Do any lines in the data below contain "knee"? If so, copy every one of them.

· · · · · · ·

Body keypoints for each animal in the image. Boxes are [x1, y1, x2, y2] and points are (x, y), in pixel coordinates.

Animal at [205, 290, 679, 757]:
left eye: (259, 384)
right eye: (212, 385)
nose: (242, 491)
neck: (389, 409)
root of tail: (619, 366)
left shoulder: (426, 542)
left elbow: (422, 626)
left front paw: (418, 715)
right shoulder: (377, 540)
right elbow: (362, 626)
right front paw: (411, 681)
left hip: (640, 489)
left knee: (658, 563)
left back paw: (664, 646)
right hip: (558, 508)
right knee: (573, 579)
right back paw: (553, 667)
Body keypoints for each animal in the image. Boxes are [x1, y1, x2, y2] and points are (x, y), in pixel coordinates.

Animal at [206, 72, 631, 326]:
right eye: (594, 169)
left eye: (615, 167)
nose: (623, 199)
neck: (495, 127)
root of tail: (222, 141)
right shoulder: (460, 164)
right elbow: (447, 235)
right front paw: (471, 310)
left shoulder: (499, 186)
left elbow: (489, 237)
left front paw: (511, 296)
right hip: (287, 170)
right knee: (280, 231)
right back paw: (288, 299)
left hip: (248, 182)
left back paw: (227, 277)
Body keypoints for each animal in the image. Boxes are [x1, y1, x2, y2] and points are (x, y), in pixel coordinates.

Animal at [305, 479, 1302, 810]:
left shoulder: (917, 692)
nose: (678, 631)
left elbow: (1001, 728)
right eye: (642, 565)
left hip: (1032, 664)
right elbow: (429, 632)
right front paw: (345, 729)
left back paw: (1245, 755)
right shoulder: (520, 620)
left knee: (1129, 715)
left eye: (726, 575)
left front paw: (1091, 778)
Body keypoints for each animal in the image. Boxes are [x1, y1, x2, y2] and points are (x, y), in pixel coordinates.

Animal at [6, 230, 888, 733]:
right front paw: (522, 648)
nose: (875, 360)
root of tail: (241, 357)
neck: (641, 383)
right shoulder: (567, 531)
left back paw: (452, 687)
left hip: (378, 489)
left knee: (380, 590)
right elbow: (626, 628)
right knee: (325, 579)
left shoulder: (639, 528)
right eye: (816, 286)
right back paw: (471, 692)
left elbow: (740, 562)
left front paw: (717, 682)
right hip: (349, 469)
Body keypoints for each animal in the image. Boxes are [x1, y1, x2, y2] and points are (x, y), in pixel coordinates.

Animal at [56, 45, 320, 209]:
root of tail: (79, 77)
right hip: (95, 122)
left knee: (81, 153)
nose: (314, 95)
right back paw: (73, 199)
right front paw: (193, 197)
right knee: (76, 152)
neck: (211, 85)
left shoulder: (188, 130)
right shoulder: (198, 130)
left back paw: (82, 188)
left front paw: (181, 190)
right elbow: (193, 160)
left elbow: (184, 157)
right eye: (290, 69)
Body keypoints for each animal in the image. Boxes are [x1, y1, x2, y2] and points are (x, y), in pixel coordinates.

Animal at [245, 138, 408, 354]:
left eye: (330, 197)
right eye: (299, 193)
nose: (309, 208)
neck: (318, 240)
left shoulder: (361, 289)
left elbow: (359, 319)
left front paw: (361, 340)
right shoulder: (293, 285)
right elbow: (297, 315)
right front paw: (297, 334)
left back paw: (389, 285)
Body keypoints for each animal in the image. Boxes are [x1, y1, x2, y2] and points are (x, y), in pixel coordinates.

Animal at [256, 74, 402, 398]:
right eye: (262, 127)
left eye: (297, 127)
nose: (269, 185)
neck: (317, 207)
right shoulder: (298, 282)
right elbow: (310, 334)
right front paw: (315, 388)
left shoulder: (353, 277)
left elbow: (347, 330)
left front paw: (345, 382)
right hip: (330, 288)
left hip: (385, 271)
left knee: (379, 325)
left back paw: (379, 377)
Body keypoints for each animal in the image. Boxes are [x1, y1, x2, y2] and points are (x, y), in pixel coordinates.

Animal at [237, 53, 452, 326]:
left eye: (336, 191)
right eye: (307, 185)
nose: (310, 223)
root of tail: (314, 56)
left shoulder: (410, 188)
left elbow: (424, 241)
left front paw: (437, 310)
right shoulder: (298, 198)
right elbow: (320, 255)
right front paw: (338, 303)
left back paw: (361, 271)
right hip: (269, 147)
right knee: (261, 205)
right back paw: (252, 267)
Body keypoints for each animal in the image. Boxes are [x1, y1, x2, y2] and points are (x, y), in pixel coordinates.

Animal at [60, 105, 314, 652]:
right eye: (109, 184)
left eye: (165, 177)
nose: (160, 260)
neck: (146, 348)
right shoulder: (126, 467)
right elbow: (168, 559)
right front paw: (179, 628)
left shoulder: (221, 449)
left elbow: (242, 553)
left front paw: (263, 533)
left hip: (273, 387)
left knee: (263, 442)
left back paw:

· · · · · · ·

» Solution for this exercise:
left knee: (658, 563)
right knee: (573, 579)
right knee: (280, 231)
left knee: (1129, 715)
left knee: (380, 590)
right knee: (325, 579)
left knee: (81, 153)
right knee: (76, 152)
left knee: (379, 325)
right knee: (261, 205)
left knee: (263, 442)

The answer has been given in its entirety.